EXCERPTED PASSAGE:
Nothing much here except for a button and a few empty DOM items I'll fill up later. Now for the code - and to be clear, a lot of code here is taken/modified from the Google/MDN demos.


let $button, $img, $capa, $dev;

document.addEventListener('DOMContentLoaded', init, false);
function init() {

	$button = document.querySelector('#takePictureButton');
	$img = document.querySelector('#testResult');
	$capa = document.querySelector('#capaDiv');
	$dev = document.querySelector('#devDiv');

	console.log('Ok, time to test...');

	navigator.mediaDevices.getUserMedia({video: true})
	.then(gotMedia)
	.catch(error => console.error('getUserMedia() error:', error));
}

function gotMedia(mediaStream) {

	const mediaStreamTrack = mediaStream.getVideoTracks()[0];
	const imageCapture = new ImageCapture(mediaStreamTrack);

	//sniff details
	imageCapture.getPhotoCapabilities().then(res => {
		console.log(res);
		/*
		hard coded dump of capabiltiies. i know for most 
		items there are keys under them, but nothing more complex
		*/
		let s = '<h2>Capabilities</h2>';
		for(let key in res) {
			s += '<h3>'+key+'</h3>';
			if(typeof res[key] === "string") {
				s += '<p>'+res[key]+'</p>';
			} else {
				s += '<ul>';
				for(let capa in res[key]) {
					s += '<li>'+capa+'='+res[key][capa]+'</li>';
				}
				s += '</ul>';
			}
			s += '';
		}
		$capa.innerHTML = s;
	});

	//sniff devices
	navigator.mediaDevices.enumerateDevices().then((devices) => {
		console.log(devices);
		let s = '<h2>Devices</h2>';
		// https://developer.mozilla.org/en-US/docs/Web/API/MediaDevices/enumerateDevices
		devices.forEach(device => {
			s += device.kind +': ' + device.label + ' id='+device.deviceId + '<br/>';
		});
		$dev.innerHTML = s;
	});

	$button.addEventListener('click', e => {
		console.log('lets take a pic');
		imageCapture.takePhoto()
		.then(res => {
			$img.src = URL.createObjectURL(res);
		});
	}, false);
}

From the top - I grab some DOM items to reuse later, than try to fire off a request to get a device. On my desktop, where I don't have a webcam yet, this throws an error. (Although I do have a mic, and if I asked for audio support instead, it should work just fine.) Once we get access to a camera device, I ask for the photo capabilities and print them to the DOM. I do the same for all the media devices, and finally, you can see a simple click handler to support taking pictures.

INFORMATION SHOWN:
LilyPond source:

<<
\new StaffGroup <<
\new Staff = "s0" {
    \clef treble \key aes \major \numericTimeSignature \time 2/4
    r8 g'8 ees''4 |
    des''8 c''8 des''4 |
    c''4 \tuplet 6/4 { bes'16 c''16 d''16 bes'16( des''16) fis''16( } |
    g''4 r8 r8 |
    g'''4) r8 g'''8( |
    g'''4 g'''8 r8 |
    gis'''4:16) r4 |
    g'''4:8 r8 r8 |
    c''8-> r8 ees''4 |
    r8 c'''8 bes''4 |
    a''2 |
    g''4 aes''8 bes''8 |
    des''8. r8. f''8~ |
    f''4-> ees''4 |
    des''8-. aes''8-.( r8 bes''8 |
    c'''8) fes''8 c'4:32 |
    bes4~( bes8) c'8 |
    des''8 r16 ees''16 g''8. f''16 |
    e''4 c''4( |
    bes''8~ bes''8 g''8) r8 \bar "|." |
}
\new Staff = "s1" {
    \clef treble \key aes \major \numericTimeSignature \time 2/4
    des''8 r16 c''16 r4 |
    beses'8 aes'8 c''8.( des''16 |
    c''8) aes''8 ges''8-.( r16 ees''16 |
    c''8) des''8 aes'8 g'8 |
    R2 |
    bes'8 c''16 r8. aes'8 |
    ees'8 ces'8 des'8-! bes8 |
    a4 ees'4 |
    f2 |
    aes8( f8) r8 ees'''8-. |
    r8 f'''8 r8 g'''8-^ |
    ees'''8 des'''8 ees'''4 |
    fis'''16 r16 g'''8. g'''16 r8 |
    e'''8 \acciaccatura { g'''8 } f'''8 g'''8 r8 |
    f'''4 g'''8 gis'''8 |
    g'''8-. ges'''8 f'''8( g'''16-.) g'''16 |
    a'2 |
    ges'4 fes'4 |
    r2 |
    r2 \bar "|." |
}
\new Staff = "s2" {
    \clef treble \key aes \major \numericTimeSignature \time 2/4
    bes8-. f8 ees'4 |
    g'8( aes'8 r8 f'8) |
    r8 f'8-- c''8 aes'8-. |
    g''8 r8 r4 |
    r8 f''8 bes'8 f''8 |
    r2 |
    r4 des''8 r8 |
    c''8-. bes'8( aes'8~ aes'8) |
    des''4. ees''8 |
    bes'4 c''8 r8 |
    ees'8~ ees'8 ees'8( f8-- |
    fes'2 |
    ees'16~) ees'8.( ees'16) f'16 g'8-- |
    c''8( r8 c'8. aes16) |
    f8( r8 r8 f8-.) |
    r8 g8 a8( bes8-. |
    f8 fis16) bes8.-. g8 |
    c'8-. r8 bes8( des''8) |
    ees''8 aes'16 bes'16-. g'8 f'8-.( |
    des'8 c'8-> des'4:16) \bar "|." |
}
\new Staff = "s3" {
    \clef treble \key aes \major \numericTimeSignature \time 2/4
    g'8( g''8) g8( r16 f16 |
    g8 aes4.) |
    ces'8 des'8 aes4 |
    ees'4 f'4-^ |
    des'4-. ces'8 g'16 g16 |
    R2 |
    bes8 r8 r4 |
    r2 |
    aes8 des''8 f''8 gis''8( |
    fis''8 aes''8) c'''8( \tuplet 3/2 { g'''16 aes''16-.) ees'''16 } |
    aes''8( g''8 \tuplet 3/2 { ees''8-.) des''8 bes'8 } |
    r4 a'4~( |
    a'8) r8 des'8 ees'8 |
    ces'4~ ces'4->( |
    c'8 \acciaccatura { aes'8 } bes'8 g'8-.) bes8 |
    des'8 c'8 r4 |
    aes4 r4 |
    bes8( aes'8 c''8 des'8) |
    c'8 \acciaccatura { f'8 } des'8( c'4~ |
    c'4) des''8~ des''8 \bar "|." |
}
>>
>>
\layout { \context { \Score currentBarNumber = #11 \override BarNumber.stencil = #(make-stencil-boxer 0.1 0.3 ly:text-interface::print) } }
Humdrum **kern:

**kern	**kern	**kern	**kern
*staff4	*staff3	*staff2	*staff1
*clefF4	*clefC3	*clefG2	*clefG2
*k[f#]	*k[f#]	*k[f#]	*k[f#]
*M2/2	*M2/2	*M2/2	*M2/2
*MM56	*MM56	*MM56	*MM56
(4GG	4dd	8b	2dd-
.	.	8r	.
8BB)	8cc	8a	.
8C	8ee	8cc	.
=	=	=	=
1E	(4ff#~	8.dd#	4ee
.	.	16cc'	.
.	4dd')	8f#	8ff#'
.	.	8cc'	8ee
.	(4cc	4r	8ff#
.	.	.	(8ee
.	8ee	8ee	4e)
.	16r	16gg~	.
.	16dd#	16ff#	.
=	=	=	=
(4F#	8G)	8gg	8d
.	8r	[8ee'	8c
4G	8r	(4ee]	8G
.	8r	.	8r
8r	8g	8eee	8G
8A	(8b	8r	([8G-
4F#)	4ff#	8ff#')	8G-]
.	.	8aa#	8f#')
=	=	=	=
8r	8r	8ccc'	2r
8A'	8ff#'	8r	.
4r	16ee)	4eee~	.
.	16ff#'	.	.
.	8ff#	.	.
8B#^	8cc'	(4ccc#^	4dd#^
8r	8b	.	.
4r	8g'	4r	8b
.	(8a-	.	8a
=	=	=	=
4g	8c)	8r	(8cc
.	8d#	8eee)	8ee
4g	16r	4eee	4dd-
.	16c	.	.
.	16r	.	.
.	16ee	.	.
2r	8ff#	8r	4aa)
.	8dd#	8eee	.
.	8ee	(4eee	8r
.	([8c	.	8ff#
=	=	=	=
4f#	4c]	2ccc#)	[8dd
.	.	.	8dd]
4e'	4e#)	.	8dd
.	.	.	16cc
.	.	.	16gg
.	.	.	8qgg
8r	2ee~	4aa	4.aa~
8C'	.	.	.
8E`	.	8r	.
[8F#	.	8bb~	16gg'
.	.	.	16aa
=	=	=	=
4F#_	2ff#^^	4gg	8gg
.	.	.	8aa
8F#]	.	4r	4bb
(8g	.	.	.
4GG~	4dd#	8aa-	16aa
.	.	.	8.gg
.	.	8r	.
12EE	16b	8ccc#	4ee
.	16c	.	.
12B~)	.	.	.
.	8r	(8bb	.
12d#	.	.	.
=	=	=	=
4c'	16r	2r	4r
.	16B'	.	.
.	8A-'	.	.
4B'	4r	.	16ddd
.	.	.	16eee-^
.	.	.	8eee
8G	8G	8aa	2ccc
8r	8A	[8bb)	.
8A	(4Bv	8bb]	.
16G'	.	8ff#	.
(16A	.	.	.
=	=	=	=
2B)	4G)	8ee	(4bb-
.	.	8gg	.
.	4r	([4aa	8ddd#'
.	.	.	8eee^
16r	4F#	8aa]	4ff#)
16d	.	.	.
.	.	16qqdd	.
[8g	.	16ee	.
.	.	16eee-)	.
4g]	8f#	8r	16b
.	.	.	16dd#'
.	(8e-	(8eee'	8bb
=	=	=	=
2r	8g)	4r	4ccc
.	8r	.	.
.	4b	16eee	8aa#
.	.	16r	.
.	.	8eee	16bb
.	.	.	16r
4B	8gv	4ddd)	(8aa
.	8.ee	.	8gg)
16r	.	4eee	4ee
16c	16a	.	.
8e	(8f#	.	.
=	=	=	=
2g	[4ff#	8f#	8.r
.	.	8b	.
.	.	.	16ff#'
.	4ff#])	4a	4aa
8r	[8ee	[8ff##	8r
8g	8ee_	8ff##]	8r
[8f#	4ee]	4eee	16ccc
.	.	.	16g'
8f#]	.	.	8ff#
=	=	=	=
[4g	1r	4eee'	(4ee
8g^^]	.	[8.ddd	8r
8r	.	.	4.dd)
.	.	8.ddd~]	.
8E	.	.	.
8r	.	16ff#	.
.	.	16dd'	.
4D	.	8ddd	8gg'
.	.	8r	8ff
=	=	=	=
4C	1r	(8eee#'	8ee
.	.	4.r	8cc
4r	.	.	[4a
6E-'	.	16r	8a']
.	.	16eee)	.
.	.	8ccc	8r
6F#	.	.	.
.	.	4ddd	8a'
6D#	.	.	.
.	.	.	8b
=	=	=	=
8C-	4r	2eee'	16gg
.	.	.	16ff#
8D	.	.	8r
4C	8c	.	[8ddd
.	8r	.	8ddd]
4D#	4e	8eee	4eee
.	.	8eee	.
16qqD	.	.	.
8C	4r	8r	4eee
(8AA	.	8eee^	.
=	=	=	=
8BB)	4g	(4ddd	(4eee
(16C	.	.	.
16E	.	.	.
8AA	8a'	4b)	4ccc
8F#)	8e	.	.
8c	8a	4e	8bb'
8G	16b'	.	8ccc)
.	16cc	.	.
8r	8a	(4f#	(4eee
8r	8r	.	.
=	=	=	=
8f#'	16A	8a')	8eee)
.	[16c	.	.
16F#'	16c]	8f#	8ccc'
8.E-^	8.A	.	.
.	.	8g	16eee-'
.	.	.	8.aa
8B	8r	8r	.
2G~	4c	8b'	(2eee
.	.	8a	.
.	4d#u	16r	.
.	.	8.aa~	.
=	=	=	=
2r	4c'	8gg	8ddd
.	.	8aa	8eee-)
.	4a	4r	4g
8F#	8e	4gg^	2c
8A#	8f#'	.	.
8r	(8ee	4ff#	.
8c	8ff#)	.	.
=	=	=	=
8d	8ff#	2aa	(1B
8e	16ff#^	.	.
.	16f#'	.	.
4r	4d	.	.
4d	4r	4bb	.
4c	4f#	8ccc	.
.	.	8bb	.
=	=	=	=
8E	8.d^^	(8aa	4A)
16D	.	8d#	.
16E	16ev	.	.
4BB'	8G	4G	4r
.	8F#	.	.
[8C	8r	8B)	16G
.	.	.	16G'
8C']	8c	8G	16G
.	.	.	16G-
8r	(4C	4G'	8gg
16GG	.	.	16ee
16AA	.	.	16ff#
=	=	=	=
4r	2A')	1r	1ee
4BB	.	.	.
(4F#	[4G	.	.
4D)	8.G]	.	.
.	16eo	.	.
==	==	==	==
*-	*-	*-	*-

WORK INSTRUCTIONS: Write out the camera-capture write-up between "Nothing much here" and "the Google/MDN demos.", inclusive, swapping "empty" for "blank".

SOLUTION FOR THIS PROBLEM:
Nothing much here except for a button and a few blank DOM items I'll fill up later. Now for the code - and to be clear, a lot of code here is taken/modified from the Google/MDN demos.